### Problem details
List each line in the records below that contains the string "What", copying every such line in full.

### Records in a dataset
━━━━━━━━━━

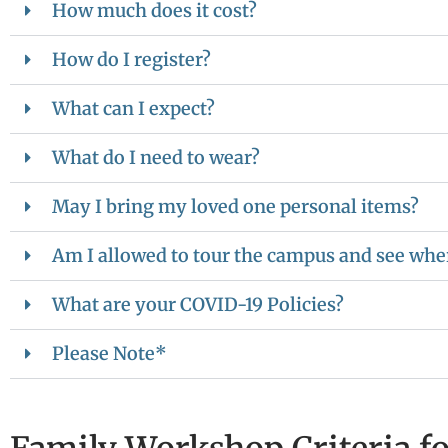
How much does it cost?
How do I register?
What can I expect?
What do I need to wear?
May I bring my loved one personal items?
Am I allowed to tour the campus and see wher
What are your COVID-19 Policies?
Please Note*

━━━━━━━━━━

### Answer to the exercise
What can I expect?
What do I need to wear?
What are your COVID-19 Policies?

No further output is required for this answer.